28 de janeiro de 2010

ALDEIA GLOBAL – É preciso reinventar o Judiciário brasileiro



Em entrevista publicada pelo jornal O Globo do dia 3 de janeiro desse ano, sob o título “O Judiciário precisa ser reiventado”, o ministro do STF Joaquim Barbosa declara que “juízes tem responsabilidade pelo aumento da corrupção” no país. O assunto não obteve a repercussão que merecia, em parte diante das tragédias ocorridas na passagem do ano, em Angra e na Ilha Grande, e nos dias seguintes, em diversos pontos de outros estados. Poucos devem ter se dado conta disso, mas tratam-se das duas faces da mesma moeda. Quantos problemas poderiam ser evitados, se dispuséssemos de uma Justiça ágil e competente?
As inquietações do ministro Joaquim Barbosa com relação à ética no Judiciário são relevantes, como mostrou o noticiário dos últimos dias, passadas apenas algumas semanas da entrevista, nos dando conta que o Conselho Nacional de Justiça afastou o Corregedor-geral do Tribunal de Justiça do Rio de Janeiro, desembargador Roberto Wider, por diversas suspeitas, entre as quais a formação de quadrilha e venda de sentenças. Venda de sentenças? Quer dizer que as leis perderam seu significado, e que a Justiça é só um produto ao alcance de quem paga mais?
Qualquer pessoa razoavelmente informada, sabe que isso acontece. A maioria, desinformada, não se sabe. Entre os que sabem, só uma minoria se manifesta. Os demais acham que não têm nada com isso, e enquanto omissos também são cúmplices dessa situação. É bom lembrar que ninguém está livre de, um dia desses, a injustiça bater à sua porta. Muito poucos têm a coragem de se expor, e protestar, denunciar, exigir mudanças. E me devolve um pingo de esperança que, entre os que se manifestam, esteja um ministro do STF.

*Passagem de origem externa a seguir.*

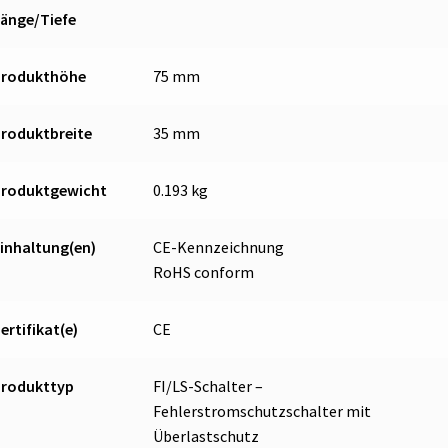
änge/Tiefe
Produkthöhe
75 mm
roduktbreite
35 mm
Produktgewicht
0.193 kg
inhaltung(en)
CE-Kennzeichnung
RoHS conform
ertifikat(e)
CE
Produkttyp
FI/LS-Schalter –
Fehlerstromschutzschalter mit
Überlastschutz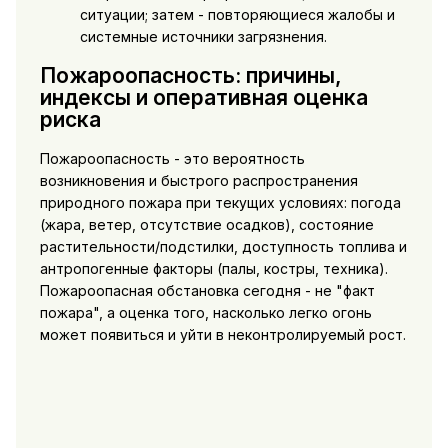
ситуации; затем - повторяющиеся жалобы и
системные источники загрязнения.
Пожароопасность: причины,
индексы и оперативная оценка
риска
Пожароопасность - это вероятность
возникновения и быстрого распространения
природного пожара при текущих условиях: погода
(жара, ветер, отсутствие осадков), состояние
растительности/подстилки, доступность топлива и
антропогенные факторы (палы, костры, техника).
Пожароопасная обстановка сегодня - не "факт
пожара", а оценка того, насколько легко огонь
может появиться и уйти в неконтролируемый рост.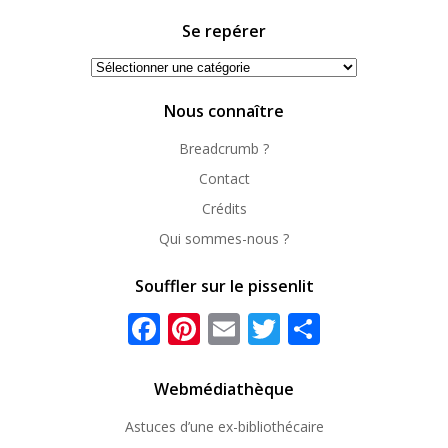
Se repérer
Se
repérer
Nous connaître
Breadcrumb ?
Contact
Crédits
Qui sommes-nous ?
Souffler sur le pissenlit
Facebook
Pinterest
Email
Twitter
Partager
Webmédiathèque
Astuces d’une ex-
bibliothécaire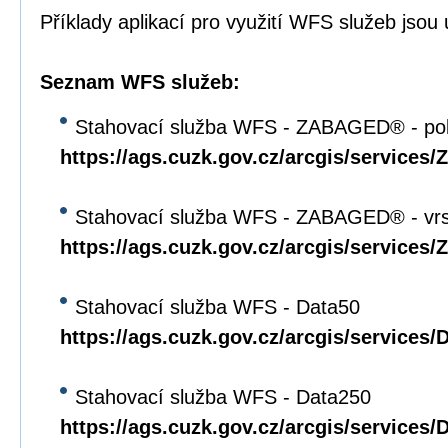
Příklady aplikací pro využití WFS služeb jso
Seznam WFS služeb:
Stahovací služba WFS - ZABAGED® - pol
https://ags.cuzk.gov.cz/arcgis/servi
Stahovací služba WFS - ZABAGED® - vrs
https://ags.cuzk.gov.cz/arcgis/servi
Stahovací služba WFS - Data50
https://ags.cuzk.gov.cz/arcgis/service
Stahovací služba WFS - Data250
https://ags.cuzk.gov.cz/arcgis/service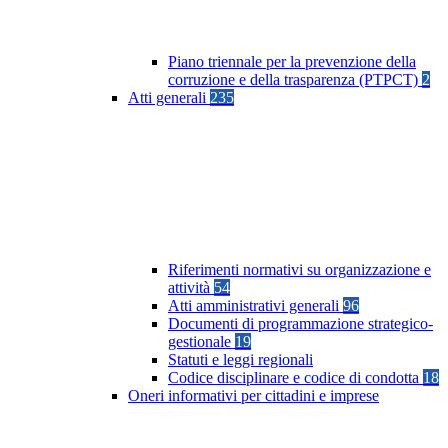
Piano triennale per la prevenzione della
corruzione e della trasparenza (PTPCT)
2
Atti generali
235
Riferimenti normativi su organizzazione e
attività
54
Atti amministrativi generali
96
Documenti di programmazione strategico-
gestionale
19
Statuti e leggi regionali
Codice disciplinare e codice di condotta
18
Oneri informativi per cittadini e imprese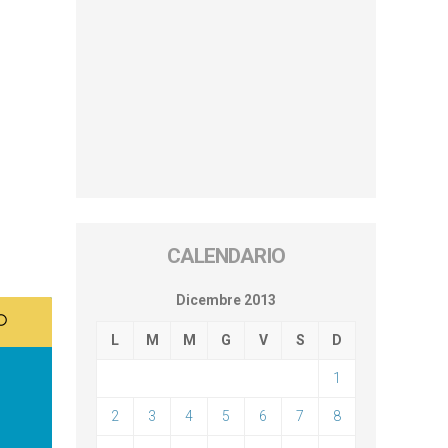
CALENDARIO
Dicembre 2013
L
M
M
G
V
S
D
1
2
3
4
5
6
7
8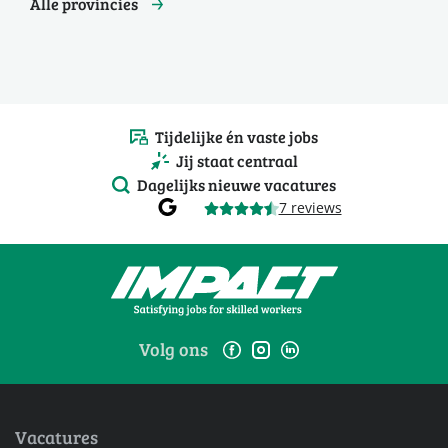
Alle provincies
Tijdelijke én vaste jobs
Jij staat centraal
Dagelijks nieuwe vacatures
7 reviews
Volg ons
Vacatures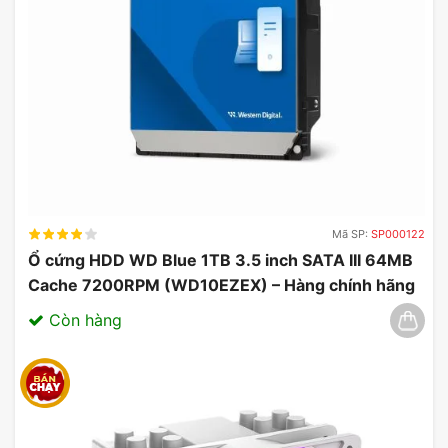
Mã SP:
SP000122
Ổ cứng HDD WD Blue 1TB 3.5 inch SATA III 64MB
Cache 7200RPM (WD10EZEX) – Hàng chính hãng
03/2025
Còn hàng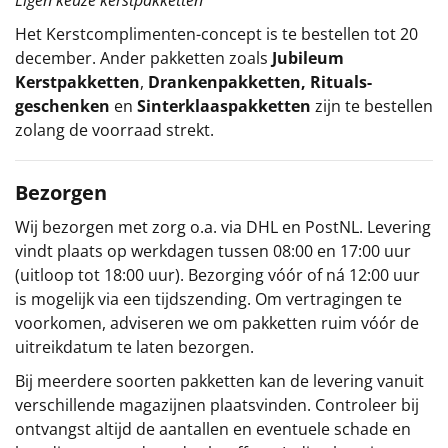
Eigen keuze kerstpakketten
Het
Kerstcomplimenten
-concept
is te bestellen tot 20
december. Ander pakketten zoals
Jubileum
Kerstpakketten
,
Drankenpakketten
,
Rituals-
geschenken
en
Sinterklaaspakketten
zijn te bestellen
zolang de voorraad strekt.
Bezorgen
Wij bezorgen met zorg o.a. via DHL en PostNL. Levering
vindt plaats op werkdagen tussen 08:00 en 17:00 uur
(uitloop tot 18:00 uur). Bezorging vóór of ná 12:00 uur
is mogelijk via een tijdszending. Om vertragingen te
voorkomen, adviseren we om pakketten ruim vóór de
uitreikdatum te laten bezorgen.
Bij meerdere soorten pakketten kan de levering vanuit
verschillende magazijnen plaatsvinden. Controleer bij
ontvangst altijd de aantallen en eventuele schade en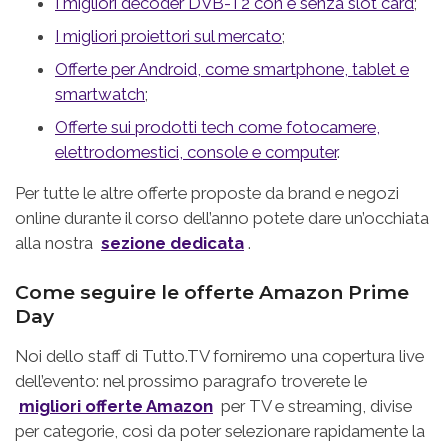
I migliori decoder DVB-T2 con e senza slot card
;
I migliori proiettori sul mercato
;
Offerte per Android, come smartphone, tablet e
smartwatch
;
Offerte sui prodotti tech come fotocamere,
elettrodomestici, console e computer
.
Per tutte le altre offerte proposte da brand e negozi
online durante il corso dell’anno potete dare un’occhiata
alla nostra
sezione dedicata
.
Come seguire le offerte Amazon Prime
Day
Noi dello staff di Tutto.TV forniremo una copertura live
dell’evento: nel prossimo paragrafo troverete le
migliori offerte Amazon
per TV e streaming, divise
per categorie, così da poter selezionare rapidamente la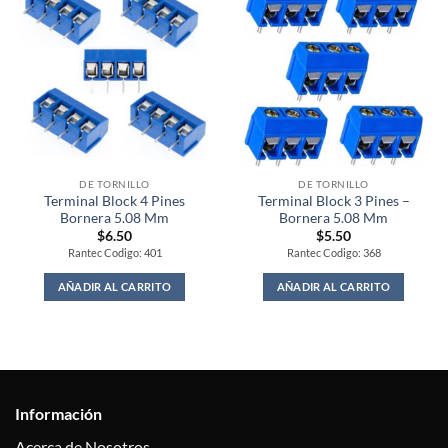
DE TORNILLO
DE TORNILLO
Terminal Block 4 Pines
Terminal Block 3 Pines –
Bornera 5.08 Mm
Bornera 5.08 Mm
$
6.50
$
5.50
Rantec Codigo: 401
Rantec Codigo: 368
AÑADIR AL CARRITO
AÑADIR AL CARRITO
Información
Acerca de Nosotros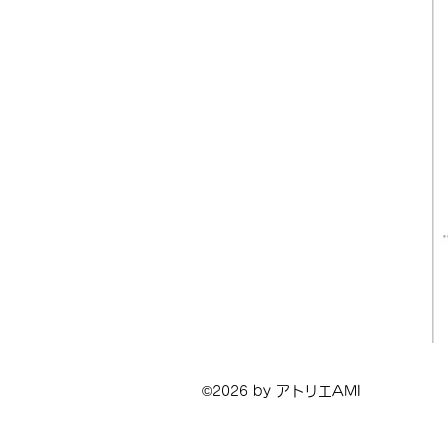
©2026 by アトリエAMI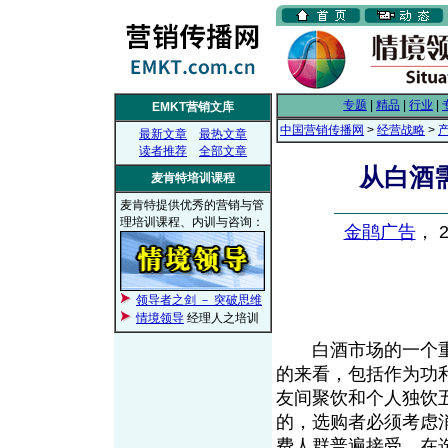
专题
|
精品
|
行业
|
EMKT营销文库
中国营销传播网
>
经营战略
>
最新文章
最热文章
读者推荐
全部文章
从白酒
麦肯特培训课程
麦肯特提供优秀的营销与管
理培训课程、内训与咨询：
金鹃广告
， 2
领导者之剑 － 突破思维
情境领导
经理人之培训
白酒市场的一个重
的来看，包括作为功
友间聚饮和个人独饮
的，选购者必须考虑
费人群普遍接受。在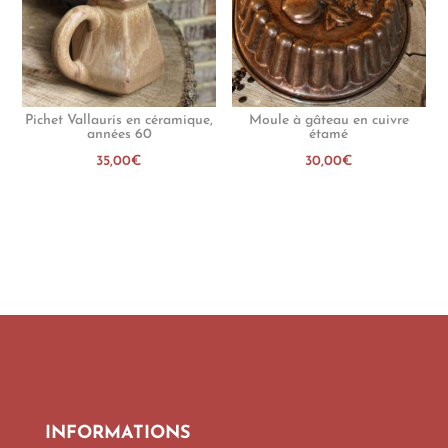
Pichet Vallauris en céramique,
Moule à gâteau en cuivre
années 60
étamé
35,00
€
30,00
€
INFORMATIONS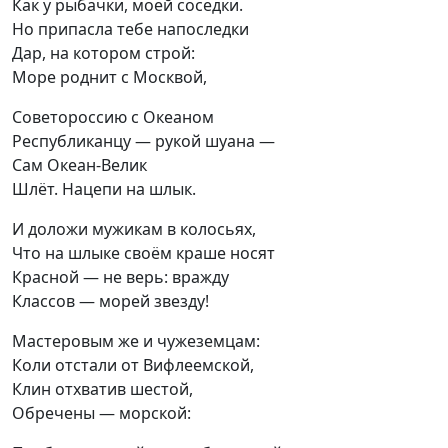
Как у рыбачки, моей соседки.

Но припасла тебе напоследки

Дар, на котором строй:

Море роднит с Москвой,
Советороссию с Океаном

Республиканцу — рукой шуана —

Сам Океан-Велик

Шлёт. Нацепи на шлык.
И доложи мужикам в колосьях,

Что на шлыке своём краше носят

Красной — не верь: вражду

Классов — морей звезду!
Мастеровым же и чужеземцам:

Коли отстали от Вифлеемской,

Клин отхватив шестой,

Обречены — морской: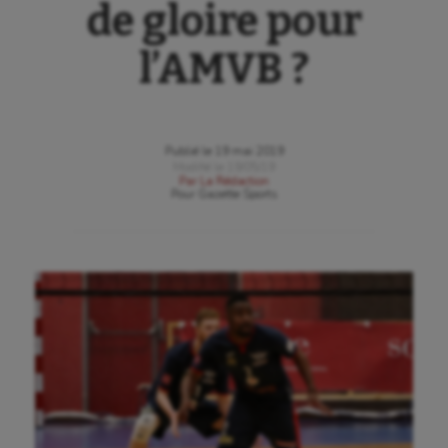
de gloire pour
l’AMVB ?
Publié le
19 mai 2019
Modifié le
19/05/19
Par
La Rédaction
Pour
Gazette Sports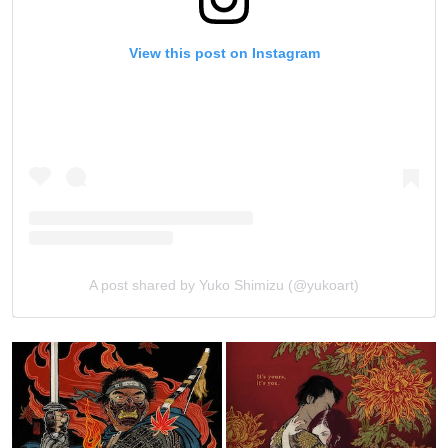
View this post on Instagram
A post shared by Yuko Shimizu (@yukoart)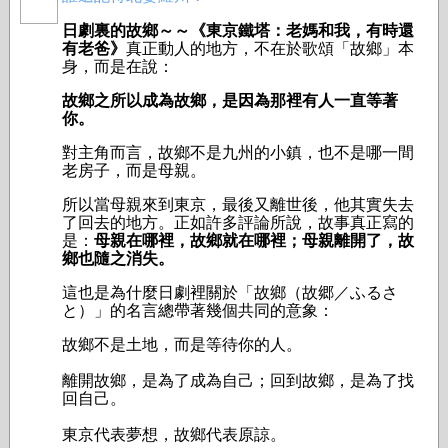
日劇裏的故鄉～～
《東京鐵塔：老媽和我，有時還
有老爸》
真正動人的地方，不在於歌頌「故鄉」本
身，而是在說：
故鄉之所以成為故鄉，是因為那裡有人一直等著
你。
對主角而言，故鄉不是九州的小鎮，也不是哪一間
老房子，而是母親。
所以當母親來到東京，最後又離世後，他其實失去
了回去的地方。正如許多評論所說，故事真正寫的
是：
母親在哪裡，故鄉就在哪裡；母親離開了，故
鄉也隨之消失。
這也是為什麼日劇裡關於「故鄉（故郷／ふるさ
と）」的名言總帶著幾個共同的意象：
故鄉不是土地，而是等待你的人。
離開故鄉，是為了成為自己；回到故鄉，是為了找
回自己。
東京代表夢想，故鄉代表原諒。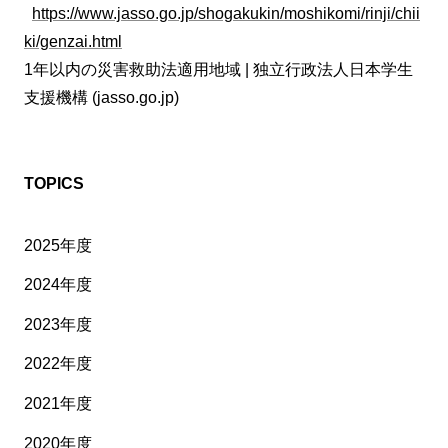
https://www.jasso.go.jp/shogakukin/moshikomi/rinji/chii
ki/genzai.html
1年以内の災害救助法適用地域 | 独立行政法人日本学生
支援機構 (jasso.go.jp)
TOPICS
2025年度
2024年度
2023年度
2022年度
2021年度
2020年度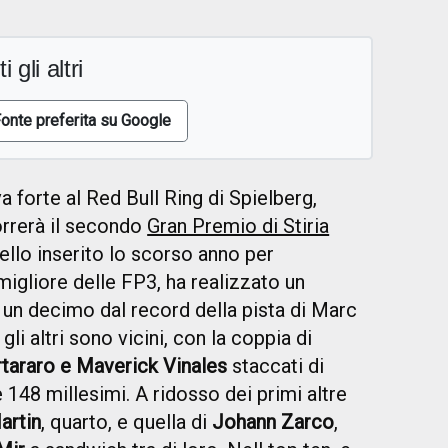
i gli altri
onte preferita su Google
va forte al Red Bull Ring di Spielberg,
rrerà il secondo
Gran Premio di Stiria
ello inserito lo scorso anno per
l migliore delle FP3, ha realizzato un
 un decimo dal record della pista di Marc
i altri sono vicini, con la coppia di
tararo e Maverick Vinales
staccati di
 148 millesimi. A ridosso dei primi altre
artin
, quarto, e quella di
Johann Zarco
,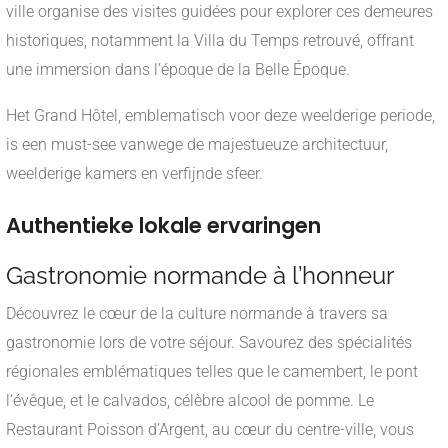
ville organise des visites guidées pour explorer ces demeures
historiques, notamment la Villa du Temps retrouvé, offrant
une immersion dans l’époque de la Belle Époque.
Het Grand Hôtel, emblematisch voor deze weelderige periode,
is een must-see vanwege de majestueuze architectuur,
weelderige kamers en verfijnde sfeer.
Authentieke lokale ervaringen
Gastronomie normande à l’honneur
Découvrez le cœur de la culture normande à travers sa
gastronomie lors de votre séjour. Savourez des spécialités
régionales emblématiques telles que le camembert, le pont
l’évêque, et le calvados, célèbre alcool de pomme. Le
Restaurant Poisson d’Argent, au cœur du centre-ville, vous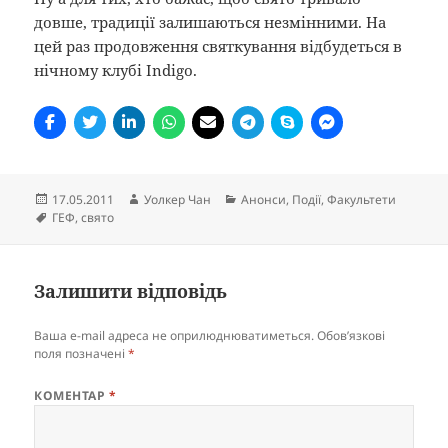
довше, традиції залишаються незмінними. На
цей раз продовження святкування відбудеться в
нічному клубі Indigo.
Опубліковано
Автор
Категорії
17.05.2011
Уолкер Чан
Анонси
,
Події
,
Факультети
Позначки
ГЕФ
,
свято
Залишити відповідь
Ваша e-mail адреса не оприлюднюватиметься.
Обов’язкові
поля позначені
*
КОМЕНТАР
*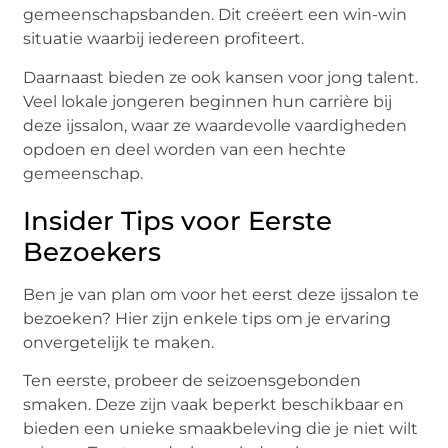
gemeenschapsbanden. Dit creëert een win-win
situatie waarbij iedereen profiteert.
Daarnaast bieden ze ook kansen voor jong talent.
Veel lokale jongeren beginnen hun carrière bij
deze ijssalon, waar ze waardevolle vaardigheden
opdoen en deel worden van een hechte
gemeenschap.
Insider Tips voor Eerste
Bezoekers
Ben je van plan om voor het eerst deze ijssalon te
bezoeken? Hier zijn enkele tips om je ervaring
onvergetelijk te maken.
Ten eerste, probeer de seizoensgebonden
smaken. Deze zijn vaak beperkt beschikbaar en
bieden een unieke smaakbeleving die je niet wilt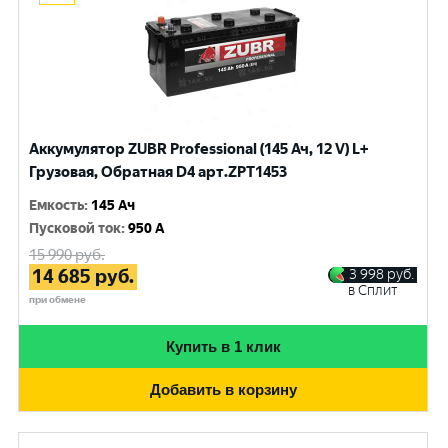
Аккумулятор ZUBR Professional (145 Ач, 12 V) L+
Грузовая, Обратная D4 арт.ZPT1453
Емкость
:
145 Ач
Пусковой ток
:
950 A
15 990
руб.
14 685
руб.
3 998
руб.
в Сплит
при обмене
Купить в 1 клик
Добавить в корзину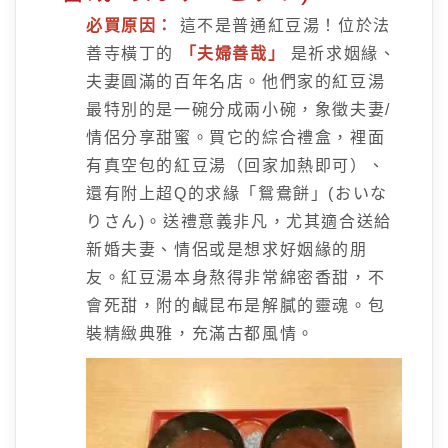
必買原因：
這不是普通紅豆湯！位於法
善寺橫丁的
「夫婦善哉」
是祈求姻緣、
夫妻圓滿的百年名店。他們家的紅豆湯
最特別的是一碗分成兩小碗，象徵夫妻/
情侶分享甜蜜。買它的綜合禮盒，裡面
有真空包的紅豆湯（回家加熱即可）、
還有附上超Q的求緣「鴛鴦餅」(おいな
りさん)。送禮意義非凡，尤其適合送給
新婚夫妻、情侶或是想求好姻緣的朋
友。紅豆湯本身熬得非常綿密香甜，不
會死甜，附的鹹昆布是解膩的靈魂。包
裝精緻典雅，充滿古都風情。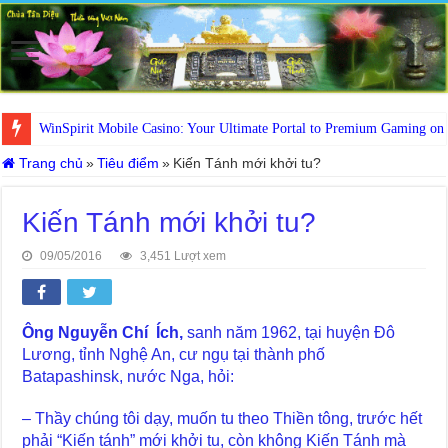
WinSpirit Mobile Casino: Your Ultimate Portal to Premium Gaming on
Trang chủ
»
Tiêu điểm
»
Kiến Tánh mới khởi tu?
Kiến Tánh mới khởi tu?
09/05/2016
3,451 Lượt xem
Ông Nguyễn Chí Ích
,
sanh năm 1962, tại huyện Đô
Lương, tỉnh Nghệ An, cư ngụ tại thành phố
Batapashinsk, nước Nga, hỏi:
– Thầy chúng tôi dạy, muốn tu theo Thiền tông, trước hết
phải “Kiến tánh” mới khởi tu, còn không Kiến Tánh mà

Entre outras declarações, o ministro Joaquim Barbosa diz que “a impunidade é hoje um problema crucial no país. A impunidade no Brasil é planejada, é deliberada. As instituições concebidas para combatê-la são organizadas de forma que elas sejam impotentes, ineficazes na prática de ter uma ação eficaz”. Ele diz ainda “A Polícia e o Ministério Público, não obstante as suas manifestas deficiências e seus erros e defeitos pontuais, cumprem razoavelmente o seu papel. Porém, o Poder Judiciário tem uma grande parcela de responsabilidade pelo aumento das práticas de corrupção em nosso país”.
“A generalizada sensação de impunidade verificada hoje no Brasil decorre em grande parte de fatores estruturais, mas é também reforçada pela atuação do Poder Judiciário, das suas práticas arcaicas, das suas interpretações lenientes e muitas vezes cúmplices para com atos de corrupção, e sobretudo, com a sua falta de transparência no processo de tomadas de decisões”. Enfim, falou a autoridade, e eu não conseguiria dizer melhor.
Vale acrescentar que, mais que a impunidade propriamente, a certeza da impunidade é a principal cúmplice da delinqüência, da criminalidade, do abuso de poder e da arrogância dos poderosos. Uma Justiça lenta e complicada já garante que um minoria de réus seja penalizada. E as condenações decrescem, na medida do poder econômico dos acusados. O caso do afastamento do desembargador Roberto Wider da Corregedoria-geral do TJ-RJ é uma raridade, diante da quantidade questões que envolvem membros do Judiciário, e que por conta de um injustificável corporativismo, perdem-se no tempo, sem apuração ou condenação.
Juizes, em qualquer país do dito “primeiro mundo”, precisam ser pessoas acima de qualquer suspeita. Ministros de tribunais superiores deveriam ser eleitos por mérito e competência, e não por decisões políticas, como ocorre entre nós. Não é à toa que os criminosos dos filmes estrangeiros fogem para o Brasil. Nosso país se transformou em sinônimo de impunidade. Nosso Judiciário vivou piada, e piada de mau gosto. Se você acha que tudo bem, continue calado ou calada. Por que eu, mesmo correndo o risco de continuar falando ou escrevendo sozinha, não vou perder a oportunidade de fazer o meu protesto, e engrossar a corrente da qual, para minha admiração, o ministro Joaquim Barbosa passou a fazer parte. Eu sou cidadã, mereço respeito. E quero, no meu país, uma Justiça que mereça esse nome.